Goldsmith, author of The Terror Presidency: Law and Judgment Inside the Bush Presidency and W&L alumnus, will deliver two lectures on Monday, Nov. 26. The first will be at 2:00 p.m. in the Millhiser Moot Court Room. It is titled “Are there Limits on Executive Power in an Age of Terror?” This talk is sponsored by the Lewis Law Center, the Transnational Law Institute, and the Department of Philosophy.

The second lecture, titled “Terror and the Presidency,” is at 8 p.m. in Lee Chapel with a question and answer session following the lecture. There will be a reception in the Alumni House following the 8 p.m. talk. Both the 2 p.m. and 8 p.m. events are open to the public without charge.

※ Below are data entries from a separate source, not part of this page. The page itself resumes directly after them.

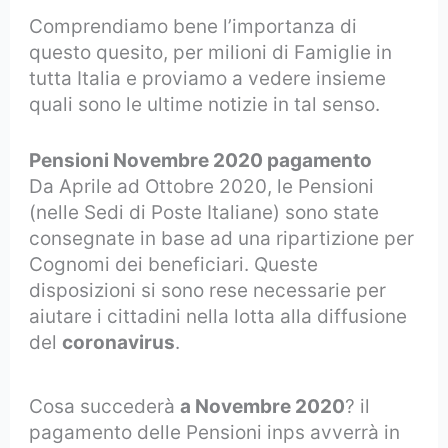
Comprendiamo bene l’importanza di
questo quesito, per milioni di Famiglie in
tutta Italia e proviamo a vedere insieme
quali sono le ultime notizie in tal senso.
Pensioni Novembre 2020 pagamento
Da Aprile ad Ottobre 2020, le Pensioni
(nelle Sedi di Poste Italiane) sono state
consegnate in base ad una ripartizione per
Cognomi dei beneficiari. Queste
disposizioni si sono rese necessarie per
aiutare i cittadini nella lotta alla diffusione
del
coronavirus
.
Cosa succederà
a Novembre 2020
? il
pagamento delle Pensioni inps avverrà in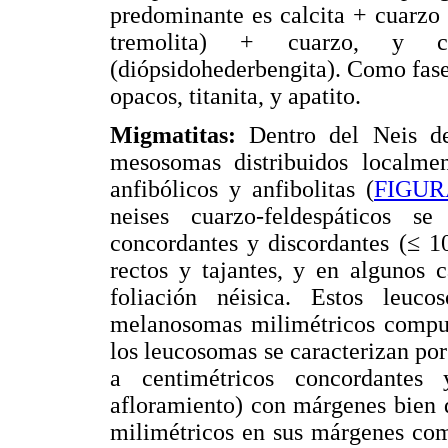
predominante es calcita + cuarzo +
tremolita) + cuarzo, y c
(diópsidohederbengita). Como fase
opacos, titanita, y apatito.
Migmatitas:
Dentro del Neis de
mesosomas distribuidos localment
anfibólicos y anfibolitas (
FIGUR
neises cuarzo-feldespáticos s
concordantes y discordantes (≤ 1
rectos y tajantes, y en algunos c
foliación néisica. Estos leu
melanosomas milimétricos compues
los leucosomas se caracterizan por
a centimétricos concordantes
afloramiento) con márgenes bien 
milimétricos en sus márgenes com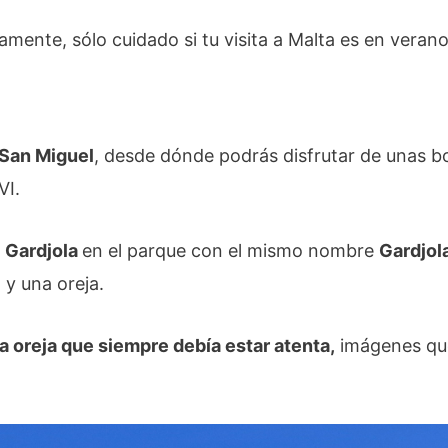
mente, sólo cuidado si tu visita a Malta es en verano
 San Miguel
, desde dónde podrás disfrutar de unas bon
VI.
o
Gardjola
en el parque con el mismo nombre
Gardjol
 y una oreja.
la oreja que siempre debía estar atenta,
imágenes qu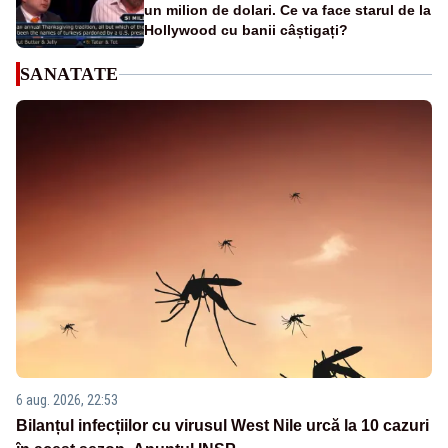
un milion de dolari. Ce va face starul de la
Hollywood cu banii câștigați?
SANATATE
6 aug. 2026, 22:53
Bilanțul infecțiilor cu virusul West Nile urcă la 10 cazuri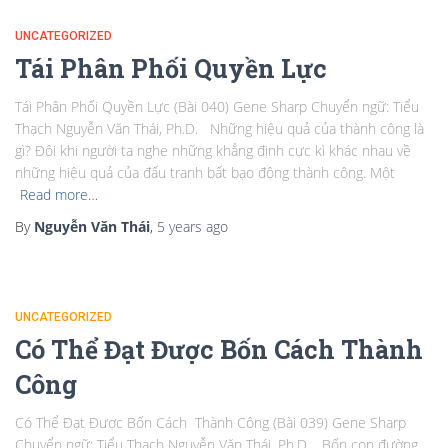
UNCATEGORIZED
Tái Phân Phối Quyền Lực
Tái Phân Phối Quyền Lực (Bài 040) Gene Sharp Chuyển ngữ: Tiểu
Thạch Nguyễn Văn Thái, Ph.D. Những hiệu quả của thành công là
gì? Đôi khi người ta nghe những khẳng định cực kì khác nhau về
những hiệu quả của đấu tranh bất bạo động thành công. Một
Read more…
By
Nguyễn Văn Thái
,
5 years
ago
UNCATEGORIZED
Có Thể Đạt Được Bốn Cách Thành
Công
Có Thể Đạt Được Bốn Cách Thành Công (Bài 039) Gene Sharp
Chuyển ngữ: Tiểu Thạch Nguyễn Văn Thái, Ph.D. Bốn con đường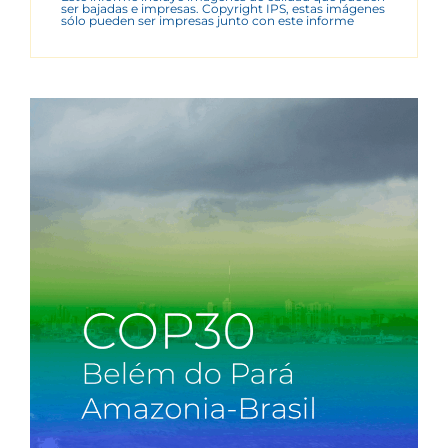
ser bajadas e impresas. Copyright IPS, estas imágenes
sólo pueden ser impresas junto con este informe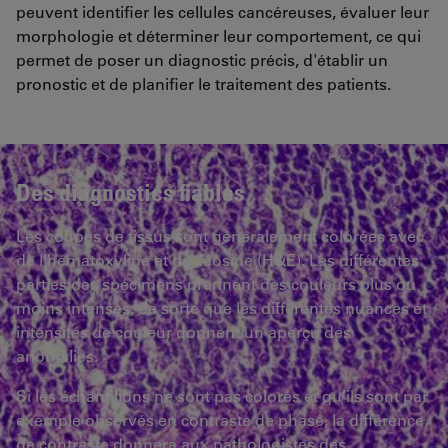
peuvent identifier les cellules cancéreuses, évaluer leur
morphologie et déterminer leur comportement, ce qui
permet de poser un diagnostic précis, d'établir un
pronostic et de planifier le traitement des patients.
Des diagnostics fiables
Les coupes de tissus sont généralement colorées avec
de l’hématoxyline et de l’éosine (H&E). Les différentes
parties des spécimens prennent des couleurs plus ou
moins intenses, de sorte que les différentes nuances et
intensités de couleur donnent un aperçu des
anomalies.
Si les échantillons ne sont pas colorés et qu’ils sont par
exemple observés en contraste de phase, la différence
de contraste donnera aux pathologistes des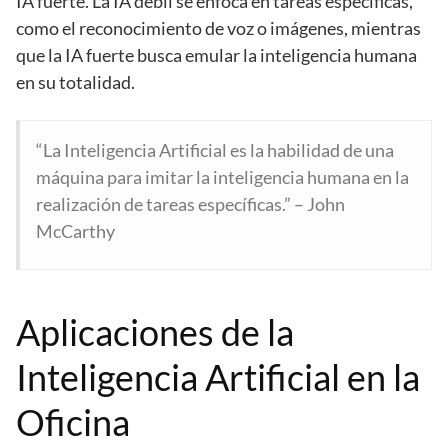
IA fuerte. La IA débil se enfoca en tareas específicas,
como el reconocimiento de voz o imágenes, mientras
que la IA fuerte busca emular la inteligencia humana
en su totalidad.
“La Inteligencia Artificial es la habilidad de una
máquina para imitar la inteligencia humana en la
realización de tareas específicas.” – John
McCarthy
Aplicaciones de la
Inteligencia Artificial en la
Oficina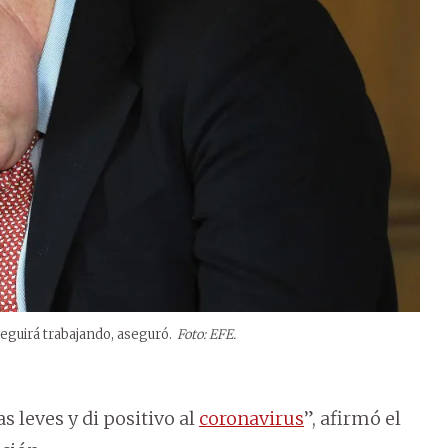
eguirá trabajando, aseguró.
Foto: EFE.
s leves y di positivo al
coronavirus
”, afirmó el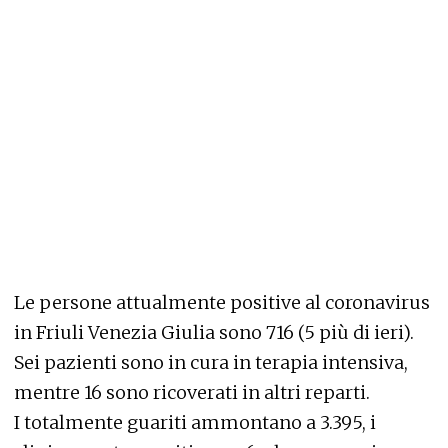
Le persone attualmente positive al coronavirus
in Friuli Venezia Giulia sono 716 (5 più di ieri).
Sei pazienti sono in cura in terapia intensiva,
mentre 16 sono ricoverati in altri reparti.
I totalmente guariti ammontano a 3.395, i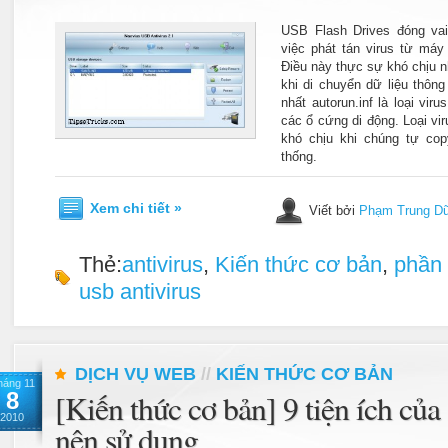
USB Flash Drives đóng vai
việc phát tán virus từ máy
Điều này thực sự khó chịu n
khi di chuyển dữ liệu thông 
nhất autorun.inf là loại vir
các ổ cứng di động. Loại vi
khó chịu khi chúng tự co
thống.
Xem chi tiết »
Viết bởi
Phạm Trung D
Thẻ:
antivirus
,
Kiến thức cơ bản
,
phần
usb antivirus
DỊCH VỤ WEB
//
KIẾN THỨC CƠ BẢN
háng 11
8
[Kiến thức cơ bản] 9 tiện ích củ
2010
nên sử dụng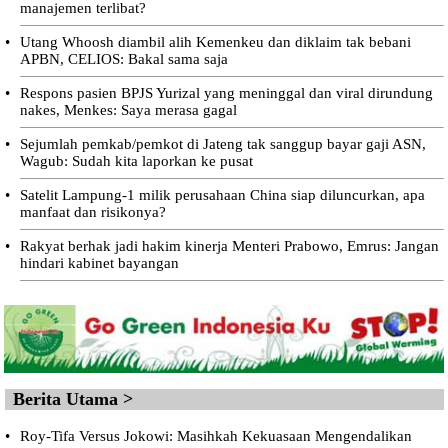
manajemen terlibat?
•
Utang Whoosh diambil alih Kemenkeu dan diklaim tak bebani
APBN, CELIOS: Bakal sama saja
•
Respons pasien BPJS Yurizal yang meninggal dan viral dirundung
nakes, Menkes: Saya merasa gagal
•
Sejumlah pemkab/pemkot di Jateng tak sanggup bayar gaji ASN,
Wagub: Sudah kita laporkan ke pusat
•
Satelit Lampung-1 milik perusahaan China siap diluncurkan, apa
manfaat dan risikonya?
•
Rakyat berhak jadi hakim kinerja Menteri Prabowo, Emrus: Jangan
hindari kabinet bayangan
Berita Utama >
•
Roy-Tifa Versus Jokowi: Masihkah Kekuasaan Mengendalikan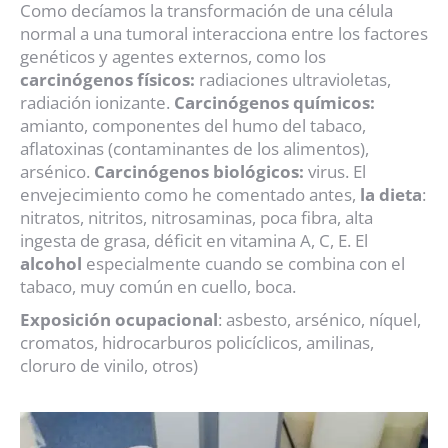
Como decíamos la transformación de una célula
normal a una tumoral interacciona entre los factores
genéticos y agentes externos, como los
carcinógenos físicos:
radiaciones ultravioletas,
radiación ionizante.
Carcinógenos químicos:
amianto, componentes del humo del tabaco,
aflatoxinas (contaminantes de los alimentos),
arsénico.
Carcinógenos biológicos:
virus. El
envejecimiento como he comentado antes,
la dieta
:
nitratos, nitritos, nitrosaminas, poca fibra, alta
ingesta de grasa, déficit en vitamina A, C, E. El
alcohol
especialmente cuando se combina con el
tabaco, muy común en cuello, boca.
Exposición ocupacional
: asbesto, arsénico, níquel,
cromatos, hidrocarburos policíclicos, amilinas,
cloruro de vinilo, otros)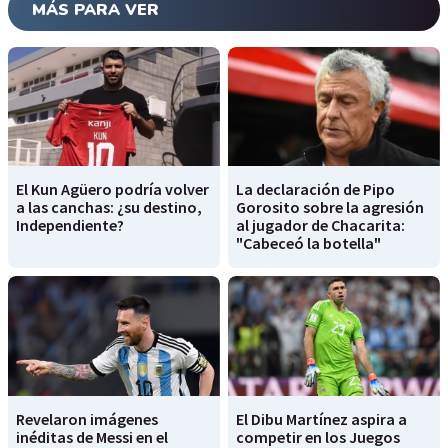
MÁS PARA VER
El Kun Agüero podría volver
La declaración de Pipo
a las canchas: ¿su destino,
Gorosito sobre la agresión
Independiente?
al jugador de Chacarita:
"Cabeceó la botella"
Revelaron imágenes
El Dibu Martínez aspira a
inéditas de Messi en el
competir en los Juegos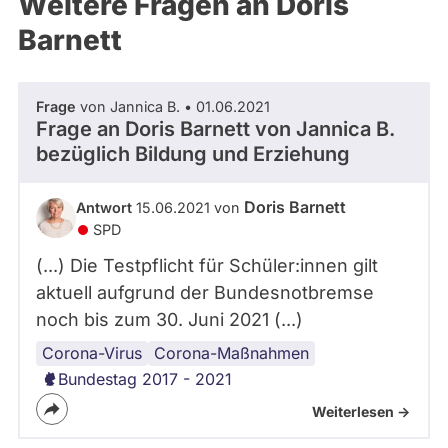
Weitere Fragen an Doris
Barnett
Frage
von Jannica B. • 01.06.2021
Frage an Doris Barnett von
Jannica B.
bezüglich Bildung und Erziehung
Doris Barnett
Antwort
15.06.2021 von
SPD
(...) Die Testpflicht für Schüler:innen gilt
aktuell aufgrund der Bundesnotbremse
noch bis zum 30. Juni 2021 (...)
Corona-Virus
Corona-Maßnahmen
Bundestag 2017 - 2021
Weiterlesen ->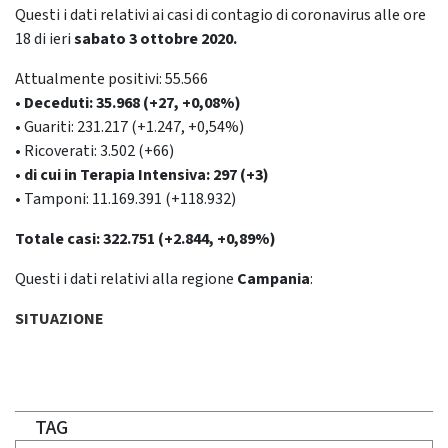
Questi i dati relativi ai casi di contagio di coronavirus alle ore
18 di ieri
sabato 3 ottobre
2020.
Attualmente positivi: 55.566
• Deceduti: 35.968 (+27, +0,08%)
• Guariti: 231.217 (+1.247, +0,54%)
• Ricoverati: 3.502 (+66)
• di cui in Terapia Intensiva: 297 (+3)
• Tamponi: 11.169.391 (+118.932)
Totale casi: 322.751 (+2.844, +0,89%)
Questi i dati relativi alla regione
Campania
:
SITUAZIONE
TAG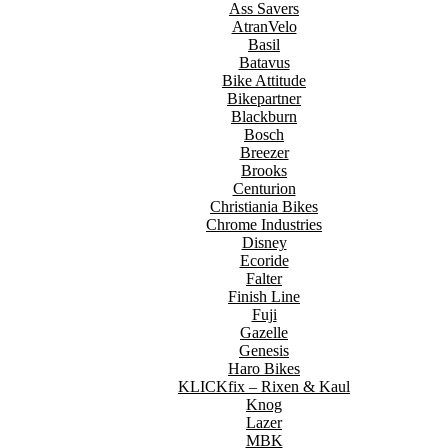
Ass Savers
AtranVelo
Basil
Batavus
Bike Attitude
Bikepartner
Blackburn
Bosch
Breezer
Brooks
Centurion
Christiania Bikes
Chrome Industries
Disney
Ecoride
Falter
Finish Line
Fuji
Gazelle
Genesis
Haro Bikes
KLICKfix – Rixen & Kaul
Knog
Lazer
MBK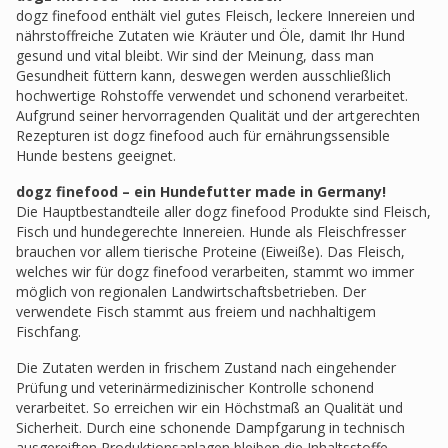
dogz finefood enthält viel gutes Fleisch, leckere Innereien und
nährstoffreiche Zutaten wie Kräuter und Öle, damit Ihr Hund
gesund und vital bleibt. Wir sind der Meinung, dass man
Gesundheit füttern kann, deswegen werden ausschließlich
hochwertige Rohstoffe verwendet und schonend verarbeitet.
Aufgrund seiner hervorragenden Qualität und der artgerechten
Rezepturen ist dogz finefood auch für ernährungssensible
Hunde bestens geeignet.
dogz finefood – ein Hundefutter made in Germany!
Die Hauptbestandteile aller dogz finefood Produkte sind Fleisch,
Fisch und hundegerechte Innereien. Hunde als Fleischfresser
brauchen vor allem tierische Proteine (Eiweiße). Das Fleisch,
welches wir für dogz finefood verarbeiten, stammt wo immer
möglich von regionalen Landwirtschaftsbetrieben. Der
verwendete Fisch stammt aus freiem und nachhaltigem
Fischfang.
Die Zutaten werden in frischem Zustand nach eingehender
Prüfung und veterinärmedizinischer Kontrolle schonend
verarbeitet. So erreichen wir ein Höchstmaß an Qualität und
Sicherheit. Durch eine schonende Dampfgarung in technisch
ausgereiften Produktionsanlagen bleiben die Inhaltsstoffe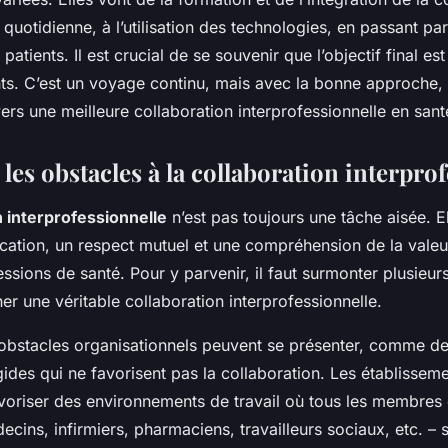
 quotidienne, à l’utilisation des technologies, en passant pa
 patients. Il est crucial de se souvenir que l’objectif final est
nts. C’est un voyage continu, mais avec la bonne approche
 vers une meilleure collaboration interprofessionnelle en sant
es obstacles à la collaboration interpro
n interprofessionnelle
n’est pas toujours une tâche aisée. E
tion, un respect mutuel et une compréhension de la valeu
essions de santé. Pour y parvenir, il faut surmonter plusieur
r une véritable collaboration interprofessionnelle.
 obstacles organisationnels peuvent se présenter, comme de
gides qui ne favorisent pas la collaboration. Les établissem
voriser des environnements de travail où tous les membres 
decins, infirmiers, pharmaciens, travailleurs sociaux, etc. – 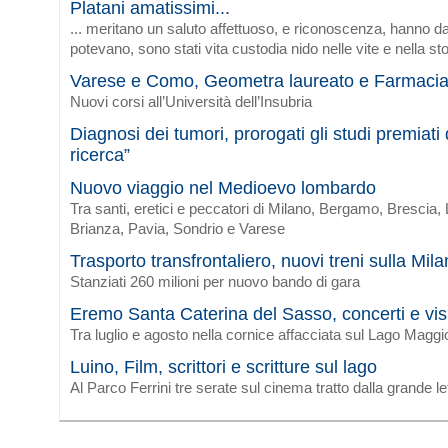
Platani amatissimi...
... meritano un saluto affettuoso, e riconoscenza, hanno da
potevano, sono stati vita custodia nido nelle vite e nella sto
Varese e Como, Geometra laureato e Farmaci
Nuovi corsi all’Università dell’Insubria
Diagnosi dei tumori, prorogati gli studi premiat
ricerca”
Nuovo viaggio nel Medioevo lombardo
Tra santi, eretici e peccatori di Milano, Bergamo, Brescia
Brianza, Pavia, Sondrio e Varese
Trasporto transfrontaliero, nuovi treni sulla Mi
Stanziati 260 milioni per nuovo bando di gara
Eremo Santa Caterina del Sasso, concerti e vis
Tra luglio e agosto nella cornice affacciata sul Lago Maggi
Luino, Film, scrittori e scritture sul lago
Al Parco Ferrini tre serate sul cinema tratto dalla grande le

Published this September, Goldsmith’s book is shaking up intellectual circles in the United States, and has generated interviews on Sunday and late-evening talk shows, including a full hour on the Charlie Rose Show and a segment on the PBS Frontline series “Cheney’s Law.”

A central player in the Bush Administration, Goldsmith is the former chief of the office of legal counsel, whose duty it is to advise the president on what he can and cannot do legally. The position has been described as “the most important job in Washington that you never heard of.”

When appointed in October 2003, Goldsmith immediately began a review of the work of his predecessors. He found many of their opinions to be deeply flawed-in particular, the treatment and interrogation of prisoners and wire tapping laws-and began writing a series of opinions to reverse them.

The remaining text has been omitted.